## Brief
Within the records below, find each line that holds the string "getting", then copy it.

+++ Extracted material

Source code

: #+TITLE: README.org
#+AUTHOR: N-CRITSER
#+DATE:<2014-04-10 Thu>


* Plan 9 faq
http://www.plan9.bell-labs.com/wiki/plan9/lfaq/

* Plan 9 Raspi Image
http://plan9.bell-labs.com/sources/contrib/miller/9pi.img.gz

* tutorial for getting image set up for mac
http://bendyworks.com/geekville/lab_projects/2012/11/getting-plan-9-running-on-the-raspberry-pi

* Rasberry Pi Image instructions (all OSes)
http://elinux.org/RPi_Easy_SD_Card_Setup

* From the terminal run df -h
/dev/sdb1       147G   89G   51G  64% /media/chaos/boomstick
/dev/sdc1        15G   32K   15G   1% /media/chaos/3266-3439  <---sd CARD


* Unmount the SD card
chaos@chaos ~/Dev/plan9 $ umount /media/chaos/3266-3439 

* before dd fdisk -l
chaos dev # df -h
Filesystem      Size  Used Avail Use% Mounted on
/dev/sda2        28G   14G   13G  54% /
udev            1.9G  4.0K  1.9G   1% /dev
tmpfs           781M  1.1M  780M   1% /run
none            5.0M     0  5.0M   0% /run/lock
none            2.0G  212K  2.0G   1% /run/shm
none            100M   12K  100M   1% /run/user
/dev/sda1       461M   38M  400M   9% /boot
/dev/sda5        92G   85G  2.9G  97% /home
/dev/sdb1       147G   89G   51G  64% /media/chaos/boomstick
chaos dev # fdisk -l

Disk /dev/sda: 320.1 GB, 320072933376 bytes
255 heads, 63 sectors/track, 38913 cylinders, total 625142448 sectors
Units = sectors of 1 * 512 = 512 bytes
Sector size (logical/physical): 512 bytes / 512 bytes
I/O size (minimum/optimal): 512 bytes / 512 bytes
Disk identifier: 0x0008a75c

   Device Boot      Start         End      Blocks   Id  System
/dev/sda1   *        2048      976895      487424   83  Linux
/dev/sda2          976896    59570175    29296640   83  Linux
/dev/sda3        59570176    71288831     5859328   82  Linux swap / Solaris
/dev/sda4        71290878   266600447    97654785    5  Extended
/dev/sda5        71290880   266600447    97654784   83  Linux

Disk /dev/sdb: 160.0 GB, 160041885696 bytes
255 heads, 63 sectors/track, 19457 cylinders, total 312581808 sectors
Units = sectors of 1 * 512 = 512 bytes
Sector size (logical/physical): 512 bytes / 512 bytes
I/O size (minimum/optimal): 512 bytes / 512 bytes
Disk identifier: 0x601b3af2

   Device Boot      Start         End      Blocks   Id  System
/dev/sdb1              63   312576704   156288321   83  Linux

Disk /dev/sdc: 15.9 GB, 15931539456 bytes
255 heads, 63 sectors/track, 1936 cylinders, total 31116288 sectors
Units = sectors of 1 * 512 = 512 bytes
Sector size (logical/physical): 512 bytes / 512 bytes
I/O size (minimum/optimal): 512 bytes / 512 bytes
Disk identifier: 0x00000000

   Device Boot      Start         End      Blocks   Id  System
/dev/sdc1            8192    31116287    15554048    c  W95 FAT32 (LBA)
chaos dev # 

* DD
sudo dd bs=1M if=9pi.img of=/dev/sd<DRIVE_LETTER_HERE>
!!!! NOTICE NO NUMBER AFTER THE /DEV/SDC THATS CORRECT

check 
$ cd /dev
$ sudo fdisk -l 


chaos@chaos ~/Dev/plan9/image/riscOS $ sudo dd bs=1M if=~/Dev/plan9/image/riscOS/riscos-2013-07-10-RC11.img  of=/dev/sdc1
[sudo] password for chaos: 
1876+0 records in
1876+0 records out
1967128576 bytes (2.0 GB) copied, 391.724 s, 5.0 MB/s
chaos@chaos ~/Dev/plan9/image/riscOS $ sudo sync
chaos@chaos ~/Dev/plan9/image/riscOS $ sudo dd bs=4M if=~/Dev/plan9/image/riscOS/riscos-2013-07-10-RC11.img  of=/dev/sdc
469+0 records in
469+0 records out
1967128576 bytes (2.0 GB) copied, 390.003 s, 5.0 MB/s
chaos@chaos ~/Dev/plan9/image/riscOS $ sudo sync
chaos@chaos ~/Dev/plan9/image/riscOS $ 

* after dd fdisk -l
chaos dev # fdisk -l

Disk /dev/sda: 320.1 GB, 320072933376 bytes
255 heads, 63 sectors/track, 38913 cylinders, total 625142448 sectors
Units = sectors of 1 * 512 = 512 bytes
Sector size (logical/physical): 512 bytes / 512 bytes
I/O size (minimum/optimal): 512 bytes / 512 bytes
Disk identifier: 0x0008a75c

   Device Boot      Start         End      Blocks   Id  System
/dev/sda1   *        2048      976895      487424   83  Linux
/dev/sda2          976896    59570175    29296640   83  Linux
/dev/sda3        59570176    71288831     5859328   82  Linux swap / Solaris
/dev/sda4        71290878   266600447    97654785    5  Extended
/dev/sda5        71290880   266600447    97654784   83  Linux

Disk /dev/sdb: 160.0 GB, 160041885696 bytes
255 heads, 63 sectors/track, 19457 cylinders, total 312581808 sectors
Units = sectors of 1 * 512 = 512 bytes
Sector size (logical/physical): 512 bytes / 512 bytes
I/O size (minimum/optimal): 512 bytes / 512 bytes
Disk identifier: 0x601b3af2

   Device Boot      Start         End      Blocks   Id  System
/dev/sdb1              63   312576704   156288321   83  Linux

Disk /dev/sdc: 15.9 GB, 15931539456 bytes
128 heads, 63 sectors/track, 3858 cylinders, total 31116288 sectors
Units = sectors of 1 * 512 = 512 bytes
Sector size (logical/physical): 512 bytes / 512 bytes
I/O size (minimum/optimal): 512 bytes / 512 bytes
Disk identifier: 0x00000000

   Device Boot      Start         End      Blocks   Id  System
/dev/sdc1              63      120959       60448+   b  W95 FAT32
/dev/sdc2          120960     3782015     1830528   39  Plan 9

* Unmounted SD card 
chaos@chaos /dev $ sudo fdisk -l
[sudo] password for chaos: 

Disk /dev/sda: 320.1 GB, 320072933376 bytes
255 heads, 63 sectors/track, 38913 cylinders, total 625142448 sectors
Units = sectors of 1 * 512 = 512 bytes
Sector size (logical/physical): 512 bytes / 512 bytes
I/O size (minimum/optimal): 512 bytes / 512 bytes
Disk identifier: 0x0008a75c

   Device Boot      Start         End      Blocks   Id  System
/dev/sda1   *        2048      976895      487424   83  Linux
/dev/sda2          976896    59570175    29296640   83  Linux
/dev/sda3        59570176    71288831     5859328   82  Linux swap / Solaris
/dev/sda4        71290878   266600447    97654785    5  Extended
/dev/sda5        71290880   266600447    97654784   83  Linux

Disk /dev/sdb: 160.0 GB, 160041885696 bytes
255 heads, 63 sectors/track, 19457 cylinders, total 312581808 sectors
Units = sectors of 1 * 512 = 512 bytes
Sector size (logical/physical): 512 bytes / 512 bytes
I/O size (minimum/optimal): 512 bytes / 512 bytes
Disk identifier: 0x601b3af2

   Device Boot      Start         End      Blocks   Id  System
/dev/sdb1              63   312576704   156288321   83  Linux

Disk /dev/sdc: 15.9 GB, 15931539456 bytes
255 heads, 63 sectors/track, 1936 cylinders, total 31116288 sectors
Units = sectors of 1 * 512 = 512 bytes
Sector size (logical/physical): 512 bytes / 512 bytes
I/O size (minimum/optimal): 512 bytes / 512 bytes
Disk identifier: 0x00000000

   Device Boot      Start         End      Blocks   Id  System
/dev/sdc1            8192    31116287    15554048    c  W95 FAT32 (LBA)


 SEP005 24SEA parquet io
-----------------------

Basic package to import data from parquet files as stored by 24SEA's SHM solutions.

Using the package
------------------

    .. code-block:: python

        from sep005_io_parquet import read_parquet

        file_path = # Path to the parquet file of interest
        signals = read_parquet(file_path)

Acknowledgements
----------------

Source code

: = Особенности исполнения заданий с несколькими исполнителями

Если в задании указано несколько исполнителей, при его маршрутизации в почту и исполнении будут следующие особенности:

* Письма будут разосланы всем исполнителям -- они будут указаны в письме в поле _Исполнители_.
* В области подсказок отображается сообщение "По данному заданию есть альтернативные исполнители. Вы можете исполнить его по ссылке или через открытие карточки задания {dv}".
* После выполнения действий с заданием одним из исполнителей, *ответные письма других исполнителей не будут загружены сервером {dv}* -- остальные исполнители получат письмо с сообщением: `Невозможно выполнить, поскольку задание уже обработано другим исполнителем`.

++++++

## Result for this exercise
* tutorial for getting image set up for mac
http://bendyworks.com/geekville/lab_projects/2012/11/getting-plan-9-running-on-the-raspberry-pi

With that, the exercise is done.